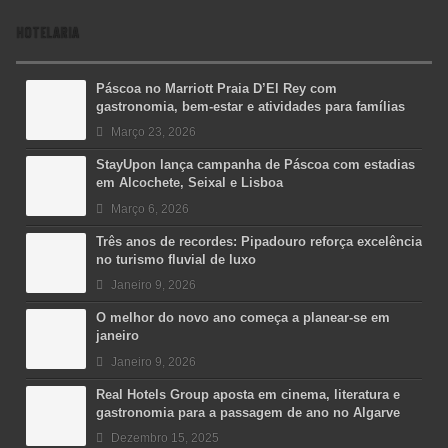
HOTELARIA
Páscoa no Marriott Praia D’El Rey com
gastronomia, bem-estar e atividades para famílias
Março 23, 2026
StayUpon lança campanha de Páscoa com estadias
em Alcochete, Seixal e Lisboa
Março 6, 2026
Três anos de recordes: Pipadouro reforça excelência
no turismo fluvial de luxo
Janeiro 9, 2026
O melhor do novo ano começa a planear-se em
janeiro
Janeiro 9, 2026
Real Hotels Group aposta em cinema, literatura e
gastronomia para a passagem de ano no Algarve
Dezembro 15, 2025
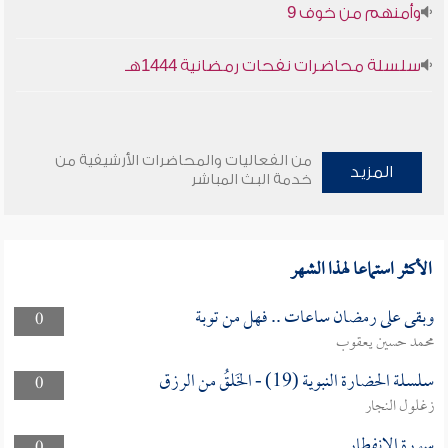
وأمنهم من خوف 9
سلسلة محاضرات نفحات رمضانية 1444هـ
من الفعاليات والمحاضرات الأرشيفية من
المزيد
خدمة البث المباشر
الأكثر استماعا لهذا الشهر
وبقى على رمضان ساعات .. فهل من توبة
0
محمد حسين يعقوب
سلسلة الحضارة النبوية (19) - الخَلقُ من الرزق
0
زغلول النجار
سورة الإنفطار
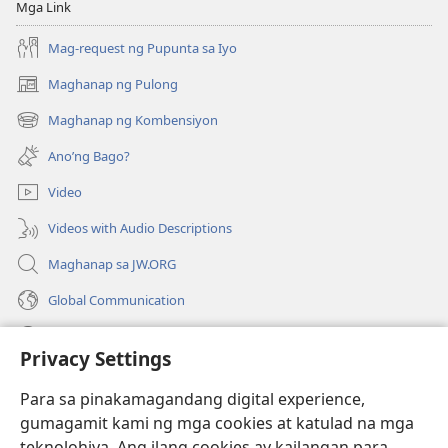
Mga Link
Mag-request ng Pupunta sa Iyo
Maghanap ng Pulong
(may
bubukas
Maghanap ng Kombensiyon
(may
na
bubukas
bagong
Ano’ng Bago?
na
window)
bagong
Video
window)
Videos with Audio Descriptions
Maghanap sa JW.ORG
Global Communication
Help
Privacy Settings
Donasyon
(may
Para sa pinakamagandang digital experience,
bubukas
gumagamit kami ng mga cookies at katulad na mga
na
Watchtower ONLINE LIBRARY™
teknolohiya. Ang ilang cookies ay kailangan para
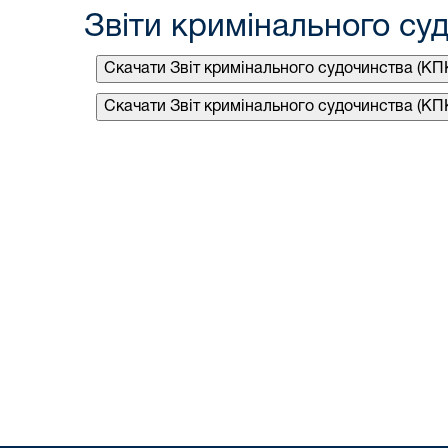
Звіти кримінального су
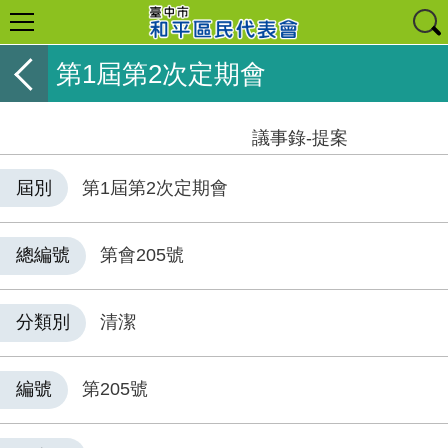
第1屆第2次定期會
議事錄-提案
屆別
第1屆第2次定期會
總編號
第會205號
分類別
清潔
編號
第205號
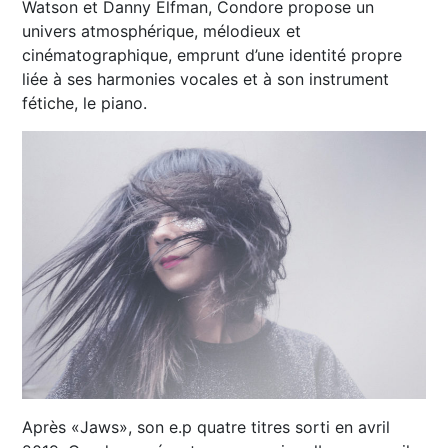
Watson et Danny Elfman, Condore propose un
univers atmosphérique, mélodieux et
cinématographique, emprunt d’une identité propre
liée à ses harmonies vocales et à son instrument
fétiche, le piano.
Après «Jaws», son e.p quatre titres sorti en avril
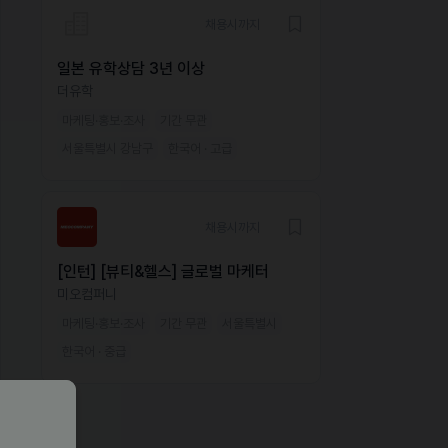
채용시까지
일본 유학상담 3년 이상
더유학
마케팅·홍보·조사
기간 무관
서울특별시 강남구
한국어 · 고급
채용시까지
[인턴] [뷰티&헬스] 글로벌 마케터
미오컴퍼니
마케팅·홍보·조사
기간 무관
서울특별시
한국어 · 중급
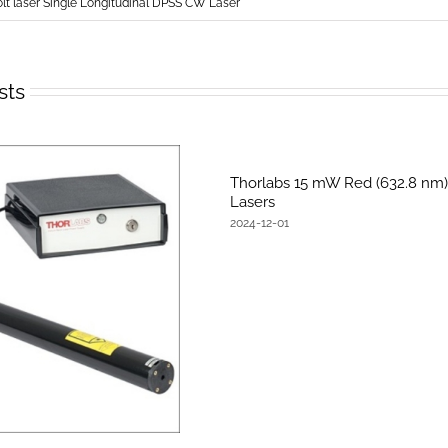
lt laser Single Longitudinal DPSS CW Laser
sts
Thorlabs 15 mW Red (632.8 nm
Lasers
2024-12-01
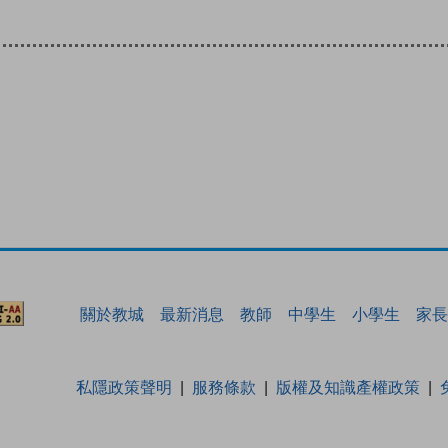
關於教城
最新消息
教師
中學生
小學生
家長
私隱政策聲明
服務條款
版權及知識產權政策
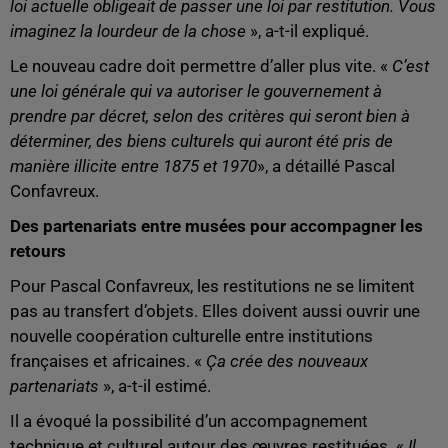
loi actuelle obligeait de passer une loi par restitution. Vous
imaginez la lourdeur de la chose
», a-t-il expliqué.
Le nouveau cadre doit permettre d’aller plus vite. «
C’est
une loi générale qui va autoriser le gouvernement à
prendre par décret, selon des critères qui seront bien à
déterminer, des biens culturels qui auront été pris de
manière illicite entre 1875 et 1970
», a détaillé Pascal
Confavreux.
Des partenariats entre musées pour accompagner les
retours
Pour Pascal Confavreux, les restitutions ne se limitent
pas au transfert d’objets. Elles doivent aussi ouvrir une
nouvelle coopération culturelle entre institutions
françaises et africaines. «
Ça crée des nouveaux
partenariats
», a-t-il estimé.
Il a évoqué la possibilité d’un accompagnement
technique et culturel autour des œuvres restituées. «
Il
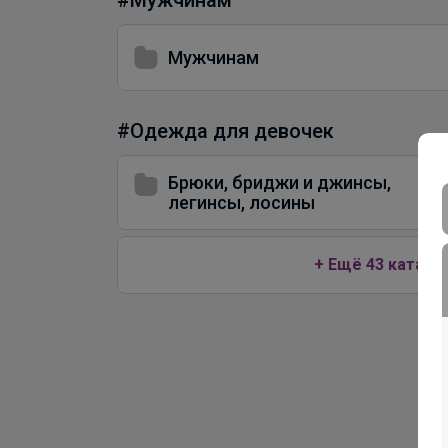
Мужчинам
#Одежда для девочек
Брюки, бриджи и джинсы,
легинсы, лосины
+ Ещё 43 катало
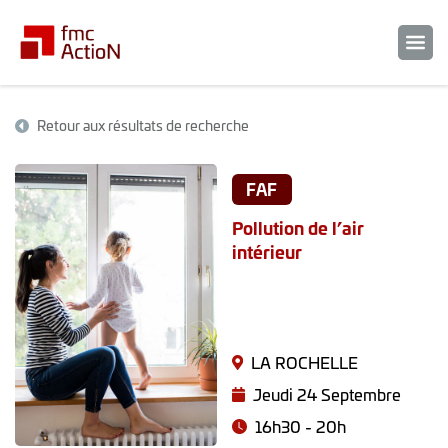
Retour aux résultats de recherche
FAF
Pollution de l’air
intérieur
LA ROCHELLE
Jeudi 24 Septembre
16h30 - 20h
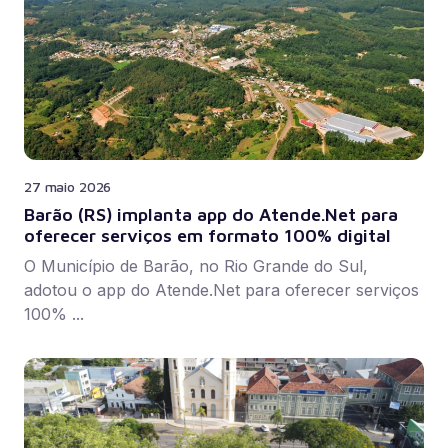
27 maio 2026
Barão (RS) implanta app do Atende.Net para
oferecer serviços em formato 100% digital
O Município de Barão, no Rio Grande do Sul,
adotou o app do Atende.Net para oferecer serviços
100% ...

EXERCISE OBJECTIVE
Give back exactly the run of lines that opens the material above and ends at the line with "محمد حسين يعقوب". Omit the pictures.

EXERCISE SOLUTION
HOTELARIA
Páscoa no Marriott Praia D’El Rey com
gastronomia, bem-estar e atividades para famílias
Março 23, 2026
StayUpon lança campanha de Páscoa com estadias
em Alcochete, Seixal e Lisboa
Março 6, 2026
Três anos de recordes: Pipadouro reforça excelência
no turismo fluvial de luxo
Janeiro 9, 2026
O melhor do novo ano começa a planear-se em
janeiro
Janeiro 9, 2026
Real Hotels Group aposta em cinema, literatura e
gastronomia para a passagem de ano no Algarve
Dezembro 15, 2025
وأمنهم من خوف 9
سلسلة محاضرات نفحات رمضانية 1444هـ
من الفعاليات والمحاضرات الأرشيفية من
المزيد
خدمة البث المباشر
الأكثر استماعا لهذا الشهر
وبقى على رمضان ساعات .. فهل من توبة
0
محمد حسين يعقوب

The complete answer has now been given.